Há muitos anos tentam apagar a história de luta do 8 de março, entregando flores, chocolates, presentes. As mulheres não querem presentes. Querem igualdade! Igualdade de salários, as mesmas oportunidades na política, que os maridos, filhos e companheiros dividam o peso do trabalho doméstico e do cuidado com os filhos.

Esse 8 de março foi marcado por lutas, manifestações, ocupações e resistência em todo o mundo. Movimentos feministas internacionais organizaram campanhas e mobilizações nas redes sociais, convocando as mulheres para irem às ruas lutar por seus direitos, com a hashtag #EuParo.

No Brasil, as lutas, mobilizações e ocupações aconteceram em 22 estados e no Distrito Federal. No campo e na cidade as mulheres se unificaram em torno de pautas políticas e históricas do movimento feminista. A luta pelo fim da violência, contra o racismo, machismo e homofobia, pela descriminalização do aborto, pelo direito à vida e liberdade de todas as mulheres, além da visibilidade das especificidades da situação das mulheres encarceradas. Este ano a luta contra a Reforma da Previdência, chamada também de "Reforma da Morte", ganhou destaque em todos os atos, de norte a sul do país.

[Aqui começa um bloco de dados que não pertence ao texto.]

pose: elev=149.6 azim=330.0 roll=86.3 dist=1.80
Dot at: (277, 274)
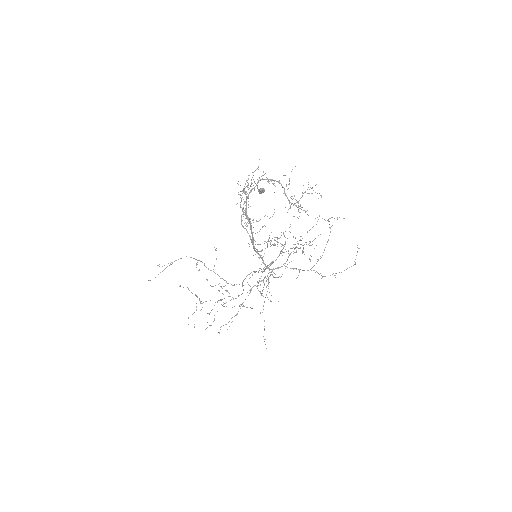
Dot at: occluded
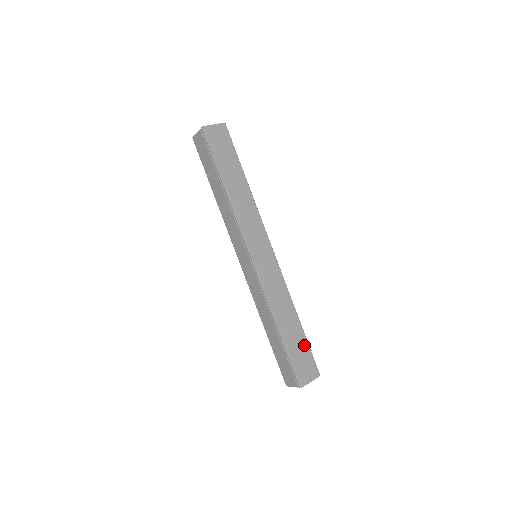
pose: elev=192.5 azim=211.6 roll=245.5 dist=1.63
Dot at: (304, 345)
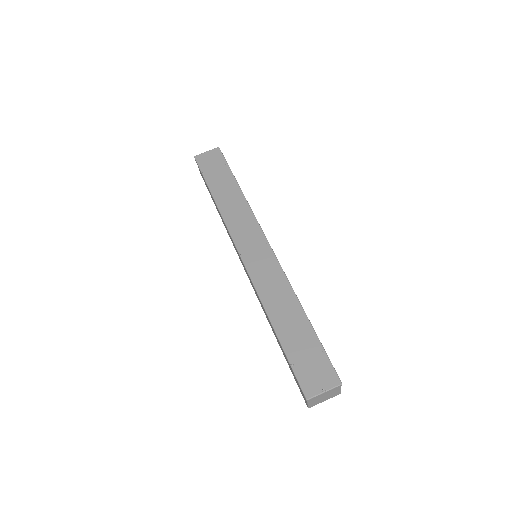
Dot at: (313, 344)
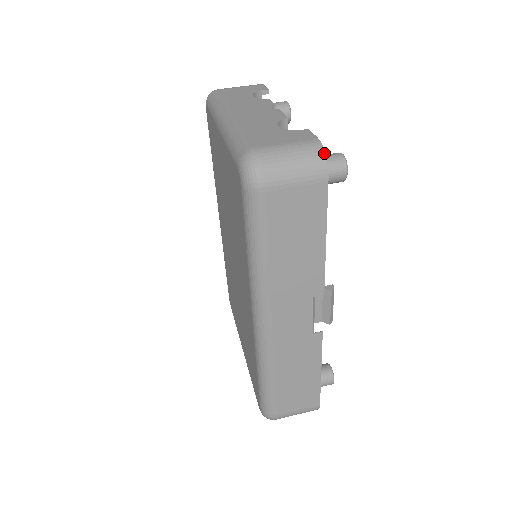
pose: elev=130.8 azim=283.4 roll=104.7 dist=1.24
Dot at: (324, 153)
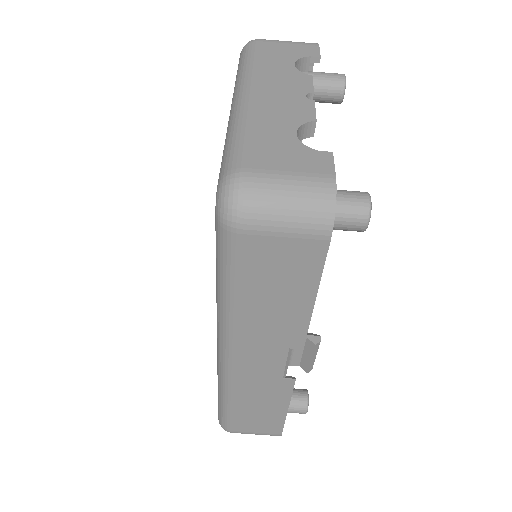
Dot at: (335, 202)
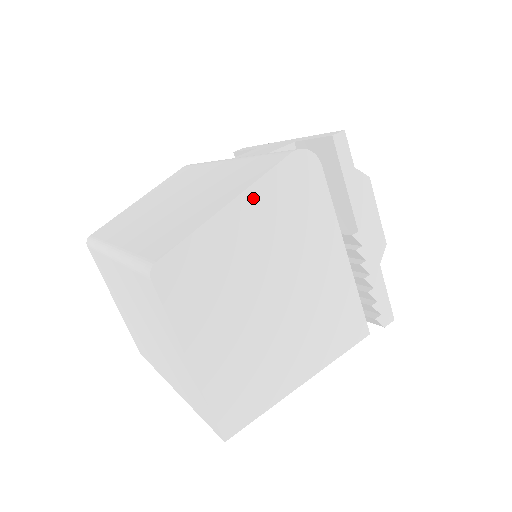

A Reforma da Previdência vai aumentar o tempo de contribuição e a idade das mulheres se aposentarem, desprezando as diferenças de gênero, de raça e da desigualdade regional.

Em Pernambuco foram mais de 15 cidades mobilizadas com ocupações na sede da Previdência Social e no INSS. Protagonizada pelas mulheres camponesas, que serão as mais atingidas caso a Reforma da Morte seja aprovada pelo Congresso Nacional. Foram mais de 10 mil camponesas pernambucanas mobilizadas para barrar essa reforma. Essa luta faz parte da Jornada Nacional de luta das Mulheres do MST, que tem como tema "Estamos todas Despertas! Contra o Capital e o Agronegócio! Nenhum Direito a Menos!"

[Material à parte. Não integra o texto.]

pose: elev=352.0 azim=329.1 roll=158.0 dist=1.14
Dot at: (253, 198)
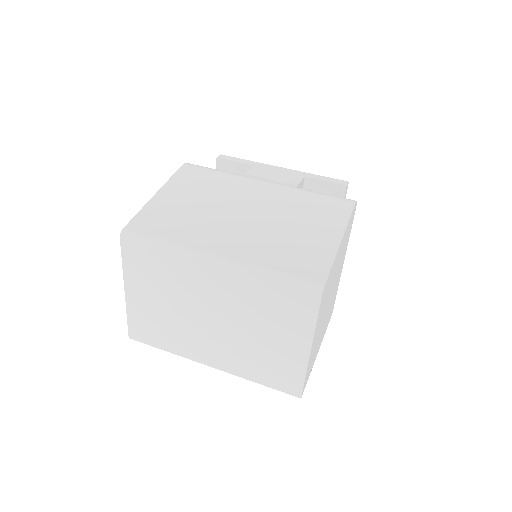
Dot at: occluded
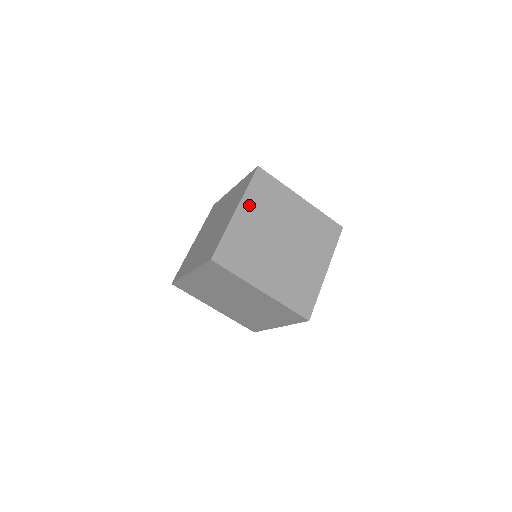
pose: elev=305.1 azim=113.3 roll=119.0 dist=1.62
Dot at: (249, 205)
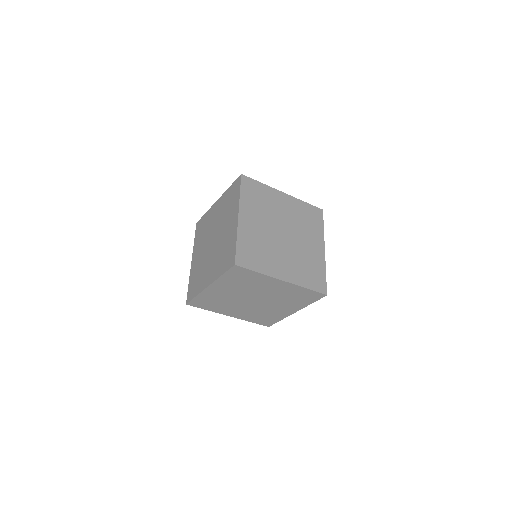
Dot at: (222, 284)
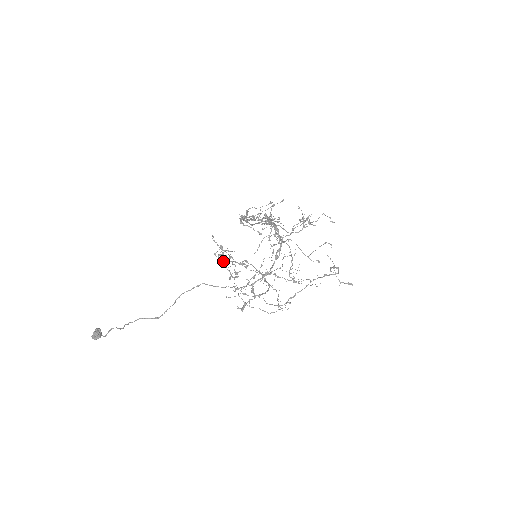
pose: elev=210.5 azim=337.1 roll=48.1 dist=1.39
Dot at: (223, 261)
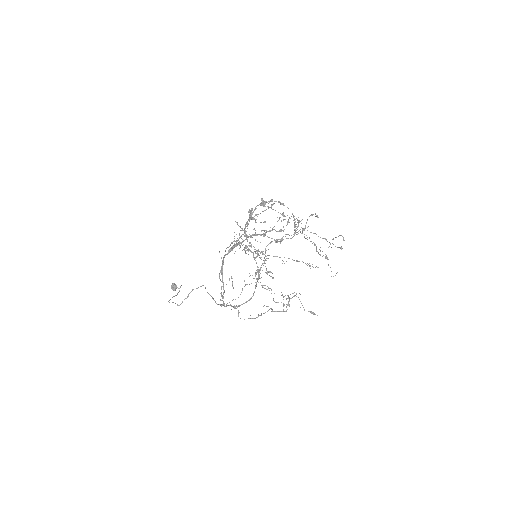
Dot at: (249, 242)
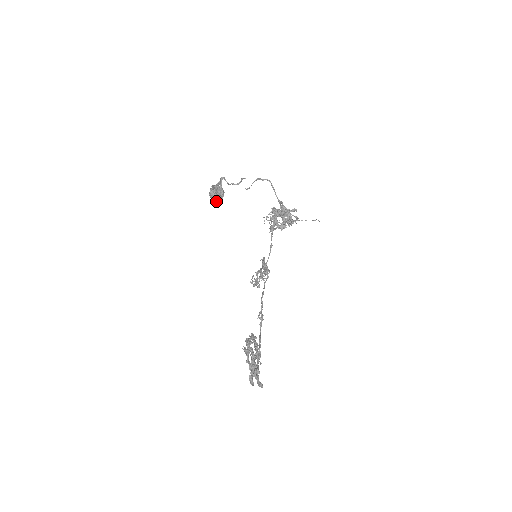
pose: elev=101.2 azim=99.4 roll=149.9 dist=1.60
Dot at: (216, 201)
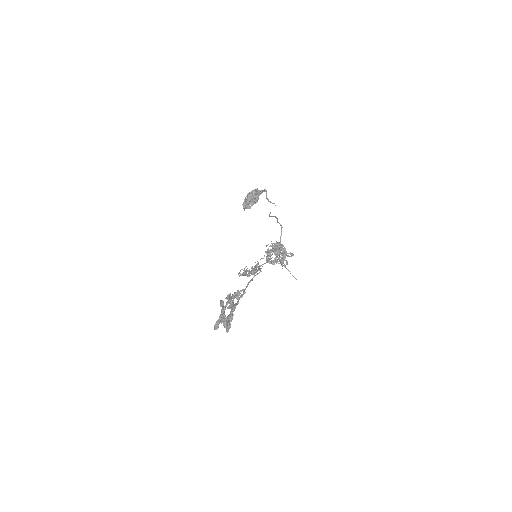
Dot at: (248, 202)
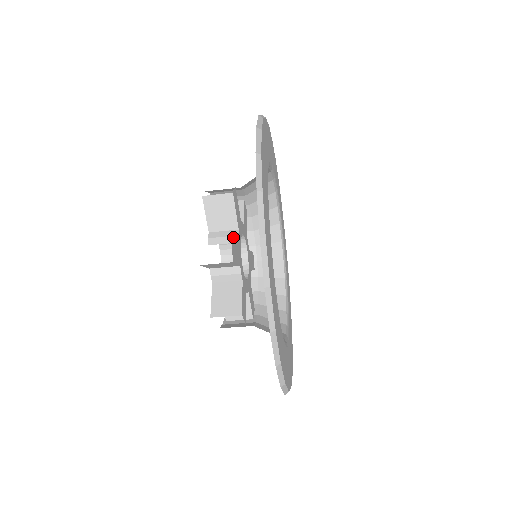
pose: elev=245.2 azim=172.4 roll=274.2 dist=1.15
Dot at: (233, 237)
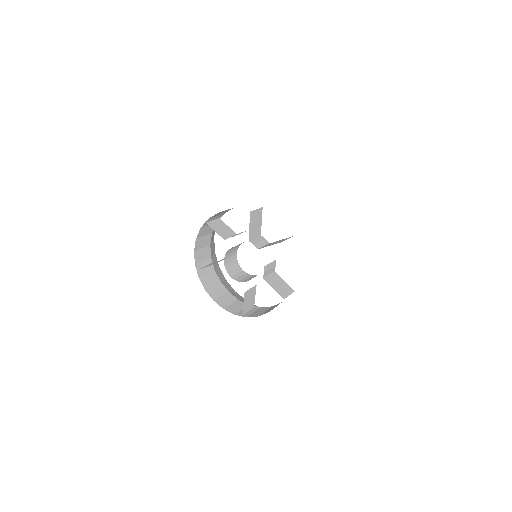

No Recife, com gritos de ordem “A previdência é Nossa, Ninguém tira ela da Roça” e “Aposentadoria fica, Temer Sai”, 700 mulheres ocuparam a sede da Previdência Social. A intervenção fez ecoar nas ruas a indignação e denunciou o que significa reformar a previdência. “Sabe o que isso significa? Morrer de trabalhar. Sabe o que isso significa? Trabalhar 49 anos sem parar. Sabe o que isso significa? A jornada de trabalho aumentar. Sabe o que isso significa? Não se aposentar”.

Na parte da tarde mais de 15 mil mulheres tomaram as ruas com o tema “As mulheres vão parar: contra a Reforma da Previdência; pelo fim do racismo, pelo fim da violência contra as mulheres; pela legalização do aborto; por uma nova política de drogas”. Eram mais de 15 mil vozes gritando "Fora Temer".

Reafirmamos que 8 de março é dia de luta! Estamos na rua pra lutar por um projeto feminista e popular!